*CONSIGNE 1*.
D'après l'extrait, pourquoi le Ravenala madagascariensis porte-t-il dans les langues occidentales le nom d'arbre du voyageur ?
*CONSIGNE 2*.
Modifiez le passage de l'extrait allant de « Originaire de Madagascar, l'arbre » à « est gorgé d'eau. » en remplaçant « machette » par « hache ».

══ EXTRAIT DU DOCUMENT ══

Pour conclure sur l'endémisme malgache, citons un des écosystèmes particulier à l'île, les forêts épineuses de Didieracées. Ces forêts se trouvent à la pointe sud, et sont constituées d'espèces endémiques dont la plupart appartiennent à la famille des Didieracées, la majeure partie étant des Alluaudia procera.
Ces plantes se présentent sous la forme de troncs dressés d'une hauteur de 10 à 15 mètres, peut ramifiés couvert d'épines et de petites feuilles vertes durant la saison des pluies. D'autres plantes de plus petites tailles comme les Pachypodium et des Herbacées, plusieurs espèces de lémuriens dont les sifaka viennent compléter cet écosystème aussi bizarre que menacé.

Forêts épineuses de Didieracées

mercredi 12 juin 2013

L'arbre du voyageur

Originaire de Madagascar, l'arbre du voyageur, Ravenala madagascariensis, fait partie de la famille des Strelitziacées. Ravinala est le nom malgache de l'arbre. Son nom vernaculaire dans les langues occidentales viendrait du fait que l'eau conservée dans la gaine foliaire à la base de ses feuilles permet au voyageur de se désaltérer (malgré les insectes et les feuilles mortes s'y trouvant...). Un coup de machette sur la base du tronc fait couler une sève particulièrement liquide dont le gout est proche de l'eau. Il est possible de récupérer un litre par coup de machette après la saison des pluies, quand l'arbre est gorgé d'eau.

Ce n'est pas un arbre, mais une plante herbacée au stipe lacunaire, ce qui le fait parfois ressembler à un palmier. De par sa forme et sa taille, il se repère de loin. Adulte, le stipe mesure environ dix mètres de hauteur, ce qui porte sa hauteur totale à environ 20 m. Ses vastes feuilles sont disposées en éventail, dans un même plan. Leur base en forme de coupe retient l'eau de pluie dans laquelle de nombreux moustiques viennent pondre. A Madagascar, ces réservoirs d'eau hébergent des espèces très originales qui sont inféodées à ce microhabitat (batraciens, coléoptères et moustiques). Lorsqu'il fleurit, il produit de grandes fleurs blanches, à 3 sépales, 3 pétales et 6 étamines, dans des spathes de 15-20 cm. À Madagascar, la floraison commence en septembre. La pollinisation est assurée par les chauve-souris et les lémuriens.

═══
══ DONNÉES DE L'EXERCICE ══

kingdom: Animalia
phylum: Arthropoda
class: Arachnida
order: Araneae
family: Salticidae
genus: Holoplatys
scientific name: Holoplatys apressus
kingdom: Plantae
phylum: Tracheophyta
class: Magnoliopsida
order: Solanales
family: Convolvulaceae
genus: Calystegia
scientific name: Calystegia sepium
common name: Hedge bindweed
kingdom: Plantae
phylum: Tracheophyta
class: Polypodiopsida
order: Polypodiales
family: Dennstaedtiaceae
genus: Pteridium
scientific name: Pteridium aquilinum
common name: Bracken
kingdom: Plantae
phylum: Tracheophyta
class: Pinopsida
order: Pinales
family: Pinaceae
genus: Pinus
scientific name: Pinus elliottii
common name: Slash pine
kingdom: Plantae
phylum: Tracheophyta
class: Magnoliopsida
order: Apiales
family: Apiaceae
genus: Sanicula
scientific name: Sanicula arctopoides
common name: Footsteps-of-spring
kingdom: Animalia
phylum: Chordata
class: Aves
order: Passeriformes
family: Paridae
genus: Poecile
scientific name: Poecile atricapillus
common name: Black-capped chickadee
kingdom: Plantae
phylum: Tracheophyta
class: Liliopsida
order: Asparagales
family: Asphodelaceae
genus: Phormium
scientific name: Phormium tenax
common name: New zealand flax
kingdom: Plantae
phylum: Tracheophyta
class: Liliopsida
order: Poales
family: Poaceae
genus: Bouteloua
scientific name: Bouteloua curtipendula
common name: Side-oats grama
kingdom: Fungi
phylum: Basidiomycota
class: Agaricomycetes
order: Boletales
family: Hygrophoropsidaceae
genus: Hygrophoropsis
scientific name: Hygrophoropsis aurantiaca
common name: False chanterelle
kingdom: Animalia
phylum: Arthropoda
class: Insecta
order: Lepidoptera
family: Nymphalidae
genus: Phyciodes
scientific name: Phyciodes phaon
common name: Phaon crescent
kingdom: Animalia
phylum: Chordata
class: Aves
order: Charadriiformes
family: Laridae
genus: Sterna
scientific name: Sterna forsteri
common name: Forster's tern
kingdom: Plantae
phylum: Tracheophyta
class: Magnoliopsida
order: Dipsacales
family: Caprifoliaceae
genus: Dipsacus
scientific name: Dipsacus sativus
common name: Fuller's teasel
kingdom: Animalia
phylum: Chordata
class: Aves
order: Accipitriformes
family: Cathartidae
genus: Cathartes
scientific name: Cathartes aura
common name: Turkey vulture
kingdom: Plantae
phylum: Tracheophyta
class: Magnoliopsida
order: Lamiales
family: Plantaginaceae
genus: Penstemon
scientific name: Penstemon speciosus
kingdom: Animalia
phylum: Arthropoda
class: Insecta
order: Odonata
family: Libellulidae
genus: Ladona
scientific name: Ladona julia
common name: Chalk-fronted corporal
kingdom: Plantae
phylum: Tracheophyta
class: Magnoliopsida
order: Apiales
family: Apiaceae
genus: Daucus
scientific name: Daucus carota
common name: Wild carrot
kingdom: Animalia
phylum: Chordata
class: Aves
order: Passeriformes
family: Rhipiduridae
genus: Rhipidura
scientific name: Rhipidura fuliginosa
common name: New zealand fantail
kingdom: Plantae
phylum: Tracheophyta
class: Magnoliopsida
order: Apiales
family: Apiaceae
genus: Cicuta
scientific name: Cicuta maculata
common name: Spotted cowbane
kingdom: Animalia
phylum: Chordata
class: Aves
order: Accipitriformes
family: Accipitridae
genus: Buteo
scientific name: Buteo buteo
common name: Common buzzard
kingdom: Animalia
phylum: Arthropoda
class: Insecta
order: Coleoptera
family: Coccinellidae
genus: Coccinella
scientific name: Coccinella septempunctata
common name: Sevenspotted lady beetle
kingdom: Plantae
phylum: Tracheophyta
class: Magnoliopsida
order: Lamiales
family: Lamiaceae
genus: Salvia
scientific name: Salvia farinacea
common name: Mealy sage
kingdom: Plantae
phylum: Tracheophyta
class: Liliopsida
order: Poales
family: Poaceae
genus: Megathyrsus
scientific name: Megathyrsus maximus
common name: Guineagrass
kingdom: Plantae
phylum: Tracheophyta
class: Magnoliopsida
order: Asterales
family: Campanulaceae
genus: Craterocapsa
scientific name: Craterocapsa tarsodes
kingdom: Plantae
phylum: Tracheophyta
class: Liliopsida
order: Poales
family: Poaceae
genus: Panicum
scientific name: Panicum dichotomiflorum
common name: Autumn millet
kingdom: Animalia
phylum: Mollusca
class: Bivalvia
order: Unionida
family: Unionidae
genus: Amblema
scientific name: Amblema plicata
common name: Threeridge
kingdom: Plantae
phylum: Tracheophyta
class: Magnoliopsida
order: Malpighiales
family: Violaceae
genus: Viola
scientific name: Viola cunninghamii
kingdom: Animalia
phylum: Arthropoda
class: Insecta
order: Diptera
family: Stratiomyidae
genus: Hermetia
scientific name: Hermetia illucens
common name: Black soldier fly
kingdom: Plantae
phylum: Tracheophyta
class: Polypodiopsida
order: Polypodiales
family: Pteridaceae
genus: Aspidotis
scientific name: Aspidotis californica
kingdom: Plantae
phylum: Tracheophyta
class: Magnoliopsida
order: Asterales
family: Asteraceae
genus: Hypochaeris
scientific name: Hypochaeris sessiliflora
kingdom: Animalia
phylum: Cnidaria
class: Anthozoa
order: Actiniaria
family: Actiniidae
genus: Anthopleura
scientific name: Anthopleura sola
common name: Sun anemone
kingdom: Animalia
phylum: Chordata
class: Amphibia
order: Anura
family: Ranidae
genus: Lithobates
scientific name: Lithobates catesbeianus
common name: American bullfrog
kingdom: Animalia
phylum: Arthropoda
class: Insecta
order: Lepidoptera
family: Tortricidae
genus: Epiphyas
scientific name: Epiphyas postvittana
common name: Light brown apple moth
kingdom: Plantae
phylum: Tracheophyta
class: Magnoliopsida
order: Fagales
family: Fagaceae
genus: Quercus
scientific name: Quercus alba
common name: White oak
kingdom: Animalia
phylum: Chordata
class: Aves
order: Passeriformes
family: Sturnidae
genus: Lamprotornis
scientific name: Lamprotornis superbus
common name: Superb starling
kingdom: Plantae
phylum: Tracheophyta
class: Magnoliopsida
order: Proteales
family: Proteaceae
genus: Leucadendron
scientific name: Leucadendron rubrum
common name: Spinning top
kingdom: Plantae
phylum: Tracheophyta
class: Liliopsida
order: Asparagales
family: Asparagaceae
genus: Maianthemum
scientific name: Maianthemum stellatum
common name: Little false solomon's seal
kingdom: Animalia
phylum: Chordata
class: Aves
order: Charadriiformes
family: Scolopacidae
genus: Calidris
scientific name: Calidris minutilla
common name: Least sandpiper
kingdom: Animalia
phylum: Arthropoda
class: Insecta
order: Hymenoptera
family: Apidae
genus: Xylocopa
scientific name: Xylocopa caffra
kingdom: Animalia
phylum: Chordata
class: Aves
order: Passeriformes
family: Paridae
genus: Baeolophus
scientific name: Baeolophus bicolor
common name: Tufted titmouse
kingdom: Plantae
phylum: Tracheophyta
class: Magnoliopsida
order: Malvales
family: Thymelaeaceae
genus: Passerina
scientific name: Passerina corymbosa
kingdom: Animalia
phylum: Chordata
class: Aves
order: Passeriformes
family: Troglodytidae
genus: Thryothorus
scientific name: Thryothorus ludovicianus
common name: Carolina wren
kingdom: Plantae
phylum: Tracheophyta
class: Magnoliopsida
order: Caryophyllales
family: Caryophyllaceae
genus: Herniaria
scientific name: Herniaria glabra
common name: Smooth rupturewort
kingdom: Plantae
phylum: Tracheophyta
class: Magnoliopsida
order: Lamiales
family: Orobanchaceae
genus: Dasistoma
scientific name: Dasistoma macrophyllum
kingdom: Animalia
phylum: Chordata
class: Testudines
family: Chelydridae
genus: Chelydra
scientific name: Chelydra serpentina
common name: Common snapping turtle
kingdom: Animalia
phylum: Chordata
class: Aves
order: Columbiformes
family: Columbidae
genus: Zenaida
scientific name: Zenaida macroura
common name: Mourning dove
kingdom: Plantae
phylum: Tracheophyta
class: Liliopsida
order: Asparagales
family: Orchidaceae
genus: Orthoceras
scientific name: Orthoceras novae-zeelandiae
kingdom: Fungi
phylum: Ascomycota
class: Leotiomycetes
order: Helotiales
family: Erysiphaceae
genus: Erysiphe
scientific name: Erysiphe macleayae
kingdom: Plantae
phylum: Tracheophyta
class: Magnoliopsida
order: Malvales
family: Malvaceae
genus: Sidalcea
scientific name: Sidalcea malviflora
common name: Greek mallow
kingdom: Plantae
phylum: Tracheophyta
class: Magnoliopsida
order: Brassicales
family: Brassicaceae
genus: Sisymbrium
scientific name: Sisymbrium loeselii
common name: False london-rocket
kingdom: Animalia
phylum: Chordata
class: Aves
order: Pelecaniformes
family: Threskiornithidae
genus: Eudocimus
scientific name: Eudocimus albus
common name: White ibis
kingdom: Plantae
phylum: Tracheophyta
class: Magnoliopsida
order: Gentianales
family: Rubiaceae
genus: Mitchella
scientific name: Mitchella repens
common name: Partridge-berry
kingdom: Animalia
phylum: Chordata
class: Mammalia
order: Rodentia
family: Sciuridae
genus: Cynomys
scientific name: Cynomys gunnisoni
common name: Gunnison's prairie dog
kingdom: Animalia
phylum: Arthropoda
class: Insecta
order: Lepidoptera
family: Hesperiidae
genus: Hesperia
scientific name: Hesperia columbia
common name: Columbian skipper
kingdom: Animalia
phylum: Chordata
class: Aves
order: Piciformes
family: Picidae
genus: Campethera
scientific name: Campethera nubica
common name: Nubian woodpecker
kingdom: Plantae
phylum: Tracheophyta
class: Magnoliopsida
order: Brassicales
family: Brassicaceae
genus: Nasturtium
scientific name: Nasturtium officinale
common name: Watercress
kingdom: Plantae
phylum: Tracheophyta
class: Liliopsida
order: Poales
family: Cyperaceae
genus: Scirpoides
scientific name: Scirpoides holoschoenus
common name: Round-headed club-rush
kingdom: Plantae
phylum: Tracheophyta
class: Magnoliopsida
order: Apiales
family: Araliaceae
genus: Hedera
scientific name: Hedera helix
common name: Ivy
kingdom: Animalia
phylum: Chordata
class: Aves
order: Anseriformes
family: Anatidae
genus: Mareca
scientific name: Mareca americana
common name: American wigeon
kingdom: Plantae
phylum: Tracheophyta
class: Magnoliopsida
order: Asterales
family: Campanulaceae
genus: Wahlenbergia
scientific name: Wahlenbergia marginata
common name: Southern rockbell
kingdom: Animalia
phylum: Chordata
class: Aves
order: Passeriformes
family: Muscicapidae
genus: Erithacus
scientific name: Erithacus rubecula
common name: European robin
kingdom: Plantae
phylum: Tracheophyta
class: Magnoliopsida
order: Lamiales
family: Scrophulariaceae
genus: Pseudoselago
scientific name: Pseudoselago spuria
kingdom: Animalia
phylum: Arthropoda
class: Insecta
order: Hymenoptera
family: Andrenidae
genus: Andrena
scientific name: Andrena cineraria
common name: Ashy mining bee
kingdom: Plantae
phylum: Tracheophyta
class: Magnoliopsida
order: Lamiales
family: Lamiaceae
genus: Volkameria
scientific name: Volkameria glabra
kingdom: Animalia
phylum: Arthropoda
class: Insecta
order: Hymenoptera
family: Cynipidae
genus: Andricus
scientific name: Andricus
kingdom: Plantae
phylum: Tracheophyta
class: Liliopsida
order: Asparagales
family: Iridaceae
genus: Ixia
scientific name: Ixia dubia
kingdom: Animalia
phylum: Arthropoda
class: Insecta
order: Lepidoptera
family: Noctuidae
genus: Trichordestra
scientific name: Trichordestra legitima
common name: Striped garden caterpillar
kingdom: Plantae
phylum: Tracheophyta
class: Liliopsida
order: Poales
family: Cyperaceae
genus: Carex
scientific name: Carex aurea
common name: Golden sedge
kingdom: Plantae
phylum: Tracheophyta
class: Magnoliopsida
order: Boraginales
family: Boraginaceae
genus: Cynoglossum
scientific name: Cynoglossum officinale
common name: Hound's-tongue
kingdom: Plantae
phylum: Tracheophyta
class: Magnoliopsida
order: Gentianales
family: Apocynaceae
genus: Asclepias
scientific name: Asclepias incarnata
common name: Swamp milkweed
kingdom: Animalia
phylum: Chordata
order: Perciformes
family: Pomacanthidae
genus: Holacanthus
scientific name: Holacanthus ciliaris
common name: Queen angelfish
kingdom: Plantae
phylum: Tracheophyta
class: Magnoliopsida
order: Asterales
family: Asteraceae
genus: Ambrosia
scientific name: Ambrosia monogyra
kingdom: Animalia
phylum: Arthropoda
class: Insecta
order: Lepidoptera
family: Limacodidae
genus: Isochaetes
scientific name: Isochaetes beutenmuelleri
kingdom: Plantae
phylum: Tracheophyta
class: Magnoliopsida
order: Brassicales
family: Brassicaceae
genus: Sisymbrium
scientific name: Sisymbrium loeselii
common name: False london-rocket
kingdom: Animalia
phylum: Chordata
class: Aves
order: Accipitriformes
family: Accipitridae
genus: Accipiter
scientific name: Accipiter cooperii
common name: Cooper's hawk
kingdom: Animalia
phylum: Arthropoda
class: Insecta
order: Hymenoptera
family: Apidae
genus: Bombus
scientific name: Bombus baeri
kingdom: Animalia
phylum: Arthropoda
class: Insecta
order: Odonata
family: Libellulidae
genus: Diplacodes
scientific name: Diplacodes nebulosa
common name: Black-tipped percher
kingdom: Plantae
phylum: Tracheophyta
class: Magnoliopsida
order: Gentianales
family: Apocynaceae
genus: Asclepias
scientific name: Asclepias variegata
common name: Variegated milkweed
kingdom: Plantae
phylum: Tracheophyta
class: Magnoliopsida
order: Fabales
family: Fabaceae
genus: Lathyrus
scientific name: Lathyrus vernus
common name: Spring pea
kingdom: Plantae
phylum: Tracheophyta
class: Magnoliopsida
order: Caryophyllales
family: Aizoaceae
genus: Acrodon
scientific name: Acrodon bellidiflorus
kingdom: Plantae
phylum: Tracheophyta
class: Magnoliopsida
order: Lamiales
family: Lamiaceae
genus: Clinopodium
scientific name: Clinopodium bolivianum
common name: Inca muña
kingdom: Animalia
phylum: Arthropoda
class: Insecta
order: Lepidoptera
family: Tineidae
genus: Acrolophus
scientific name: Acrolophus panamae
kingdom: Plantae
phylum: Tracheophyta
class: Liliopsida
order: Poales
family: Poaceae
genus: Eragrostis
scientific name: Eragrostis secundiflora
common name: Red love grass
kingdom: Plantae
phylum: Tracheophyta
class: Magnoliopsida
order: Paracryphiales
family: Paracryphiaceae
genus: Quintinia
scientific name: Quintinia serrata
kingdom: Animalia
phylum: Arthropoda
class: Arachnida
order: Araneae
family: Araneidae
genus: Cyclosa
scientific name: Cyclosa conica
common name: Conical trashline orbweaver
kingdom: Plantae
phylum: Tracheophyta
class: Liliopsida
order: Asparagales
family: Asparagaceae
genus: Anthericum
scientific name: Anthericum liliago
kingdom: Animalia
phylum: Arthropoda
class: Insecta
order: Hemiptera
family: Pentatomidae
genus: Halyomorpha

═══

*RÉPONSE 1*.
Ce nom viendrait du fait que l'eau conservée dans la gaine foliaire, à la base de ses feuilles, permet au voyageur de se désaltérer.

*RÉPONSE 2*.
Originaire de Madagascar, l'arbre du voyageur, Ravenala madagascariensis, fait partie de la famille des Strelitziacées. Ravinala est le nom malgache de l'arbre. Son nom vernaculaire dans les langues occidentales viendrait du fait que l'eau conservée dans la gaine foliaire à la base de ses feuilles permet au voyageur de se désaltérer (malgré les insectes et les feuilles mortes s'y trouvant...). Un coup de hache sur la base du tronc fait couler une sève particulièrement liquide dont le gout est proche de l'eau. Il est possible de récupérer un litre par coup de hache après la saison des pluies, quand l'arbre est gorgé d'eau.